## [Transcribed page contents]
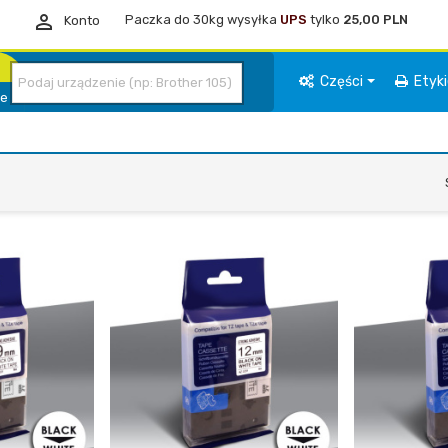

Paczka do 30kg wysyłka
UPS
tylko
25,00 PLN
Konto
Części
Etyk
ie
==
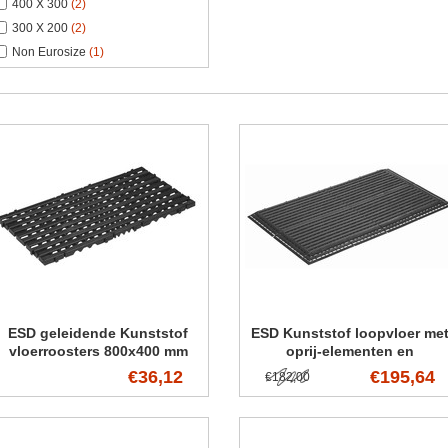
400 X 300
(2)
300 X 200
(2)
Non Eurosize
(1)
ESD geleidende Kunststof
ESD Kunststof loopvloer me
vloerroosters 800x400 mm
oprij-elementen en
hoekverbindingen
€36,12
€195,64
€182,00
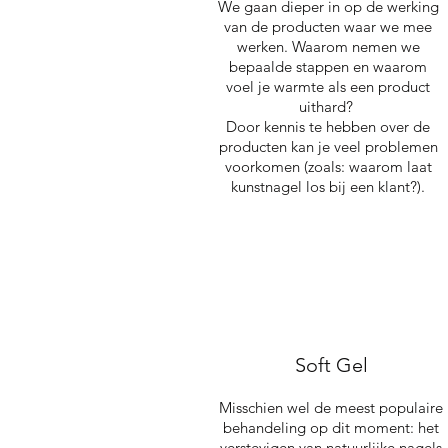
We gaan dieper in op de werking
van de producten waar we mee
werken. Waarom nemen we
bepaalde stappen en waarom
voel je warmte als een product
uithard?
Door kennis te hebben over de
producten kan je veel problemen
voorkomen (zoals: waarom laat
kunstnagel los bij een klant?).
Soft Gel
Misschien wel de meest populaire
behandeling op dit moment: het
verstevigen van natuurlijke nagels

## [Work required]
Your answer must consist solely of the lines above between the line holding "producten kan je veel problemen" and the line holding "verstevigen van natuurlijke nagels", inclusive, copied exactly.

## [Task output]
producten kan je veel problemen
voorkomen (zoals: waarom laat
kunstnagel los bij een klant?).
Soft Gel
Misschien wel de meest populaire
behandeling op dit moment: het
verstevigen van natuurlijke nagels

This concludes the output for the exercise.